Dans sa réponse sur le site d’Alternatives économiques à ma critique de son article dans L’Economie Politique, Benjamin Dessus admet tout d’abord qu’en effet le rôle des divers gaz dans les émissions présentes a plus d’importance pour guider l’action que leur rôle historique – celui-là même qu’il mettait en avant.
Bon début. A mon tour de faire une concession. Dessus a raison sur un point: le groupe 3 du GIEC cite plus souvent les potentiels de réchauffement global (PRG) du rapport précédent que ceux du cinquième rapport. Mais la différence est moins grande qu’il ne le suggère. Le PRG à 100 ans du méthane est désormais à 28, contre 25. Résultat: alors que j’avais cité une contribution du méthane à 16% j’aurais pu – dû – citer la phrase suivante du résumé technique du rapport du groupe 3: « Using the most recent GWP100 values from the Fifth Assessment Report » global GHG emission totals would be slightly higher (52 GtCO2eq/yr) and non-CO2 emission shares would be 20% for CH4. »
Dessus lui-même se garde bien de mentionner ce calcul du groupe 3, préférant dire que celui-ci utilise une métrique « vieille de vingt ans » (en fait, cinq ans, celle du quatrième rapport) et utilise un PRG pour le méthane de 21 (en fait, 25 – 21 c’était le PRG du premier rapport du GIEC).
Dessus préfère son propre calcul, basé sur un PRG à 100 ans de 34 pour le méthane, bien que le groupe 1 du GIEC utilise 28. Il présente un résultat en pourcentage de l’action du CO2 à 40%, pourquoi pas mais ce n’est pas la même chose que le pourcentage de l’effet total – optiquement c’est plus impressionnant. Et pourquoi 34? Parce que c’est le PRG du méthane à 100 ans incluant les rétroactions climatiques. Soit.
En revanche, quand Dessus estime que les PRG à 20 ou 50 ans sont aussi importants, je ne suis toujours pas d’accord. Il faut lire soigneusement son argumentaire à ce sujet: ce qui compte pour les climatologistes qu’il cite, c’est la crainte que le réchauffement à 2050 rende impossible ‘l’atteinte de la cible à plus long terme ». C’est donc la question des rétroactions climatiques, – déjà incluses dans son choix d’un PRG100 de 34 plutôt que 28.

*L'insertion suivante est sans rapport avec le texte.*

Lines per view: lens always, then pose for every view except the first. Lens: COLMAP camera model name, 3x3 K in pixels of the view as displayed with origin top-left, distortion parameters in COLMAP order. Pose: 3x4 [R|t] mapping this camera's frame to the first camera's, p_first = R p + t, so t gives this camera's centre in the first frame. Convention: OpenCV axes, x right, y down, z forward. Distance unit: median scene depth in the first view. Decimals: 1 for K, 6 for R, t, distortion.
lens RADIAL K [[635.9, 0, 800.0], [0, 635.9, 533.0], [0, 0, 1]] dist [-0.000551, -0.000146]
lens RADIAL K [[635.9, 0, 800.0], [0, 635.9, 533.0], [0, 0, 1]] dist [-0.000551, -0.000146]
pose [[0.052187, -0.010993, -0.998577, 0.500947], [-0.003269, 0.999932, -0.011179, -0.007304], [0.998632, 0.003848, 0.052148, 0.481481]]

Dessus évoque encore un PRG « pérenne » encore plus élevé, mais dont je ne trouve pas trace dans le rapport du GIEC. Et pour cause: on ne peut pas ainsi mélanger l’étude des effets climatiques des émissions de GES, et des appréciations, elles-mêmes très discutables, sur la pérennité ou non des actions de réduction des émissions. Il me reproche de « ne pas comprendre » ce point, mais je crains de ne pas être le seul, loin de là…

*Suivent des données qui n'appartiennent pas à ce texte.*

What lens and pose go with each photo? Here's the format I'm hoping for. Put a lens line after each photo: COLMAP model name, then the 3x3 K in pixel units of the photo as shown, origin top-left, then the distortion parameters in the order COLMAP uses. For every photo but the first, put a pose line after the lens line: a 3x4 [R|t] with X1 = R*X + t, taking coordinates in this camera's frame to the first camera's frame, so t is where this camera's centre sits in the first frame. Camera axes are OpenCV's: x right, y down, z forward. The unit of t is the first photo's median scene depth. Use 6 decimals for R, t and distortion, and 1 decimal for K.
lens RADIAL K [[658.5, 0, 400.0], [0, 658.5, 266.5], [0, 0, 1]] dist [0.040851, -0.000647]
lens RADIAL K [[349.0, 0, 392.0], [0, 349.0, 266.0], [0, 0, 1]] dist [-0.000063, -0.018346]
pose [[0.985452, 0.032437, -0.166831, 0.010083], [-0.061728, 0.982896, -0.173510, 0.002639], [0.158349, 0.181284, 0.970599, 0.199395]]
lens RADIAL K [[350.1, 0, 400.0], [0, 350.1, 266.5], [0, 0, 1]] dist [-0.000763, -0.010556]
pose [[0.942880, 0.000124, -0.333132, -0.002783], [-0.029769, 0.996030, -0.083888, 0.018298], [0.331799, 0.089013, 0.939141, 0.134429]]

En revanche, Dessus ne souffle mot du « potentiel de changement de température global », seule (et nouvelle) « métrique » alternative qu’évoque le GIEC. On comprend vite pourquoi: celui, à cent ans, du méthane, n’est que de … 11 (avec rétroactions climatiques), voire de 4 (sans), ce qui ferait du méthane un non-sujet. Si le PRG exprime l’effet d’une émission intégrée sur l’horizon temporel donné, c’est le potentiel de changement de température global qui exprime l’effet (par rapport à celui d’une masse équivalente de CO2) sur le changement de température dans l’année qui clôt cet horizon – par exemple 2110. Mais que Dessus se rassure: je ne suis pas convaincu que le plus récent soit supérieur au plus ancien. Au contraire, même, parce que seul le PRG intègre les effets de court et moyen terme pendant x années (par exemple 100), alors que le PTG ne regarde que le changement de température à l’année x (par exemple 2110). Ce qui, à mon humble avis, contribue à justifier le choix d’un horizon de 100 ans pour le PRG.
Au fond, Dessus et moi sommes d’accord sur les conclusions opérationnelles: il faut lutter contre tous les gaz à effet de serre. C’est d’ailleurs ce que s’efforce de faire le programme français de lutte contre l’effet de serre, avec sans doute de nombreuses insuffisances. Je ne reproche pas à Dessus de dire « n’oublions pas le méthane ». Ce que je lui reproche, c’est de suggérer que mettre une priorité sur le CO2 serait une manipulation du lobby nucléaire. Ce n’est pas seulement risible – c’est dangereux. Cela alimente le climato-scepticisme. A l’insu du plein gré de Benjamin Dessus, je n’en doute pas. Mais quand même.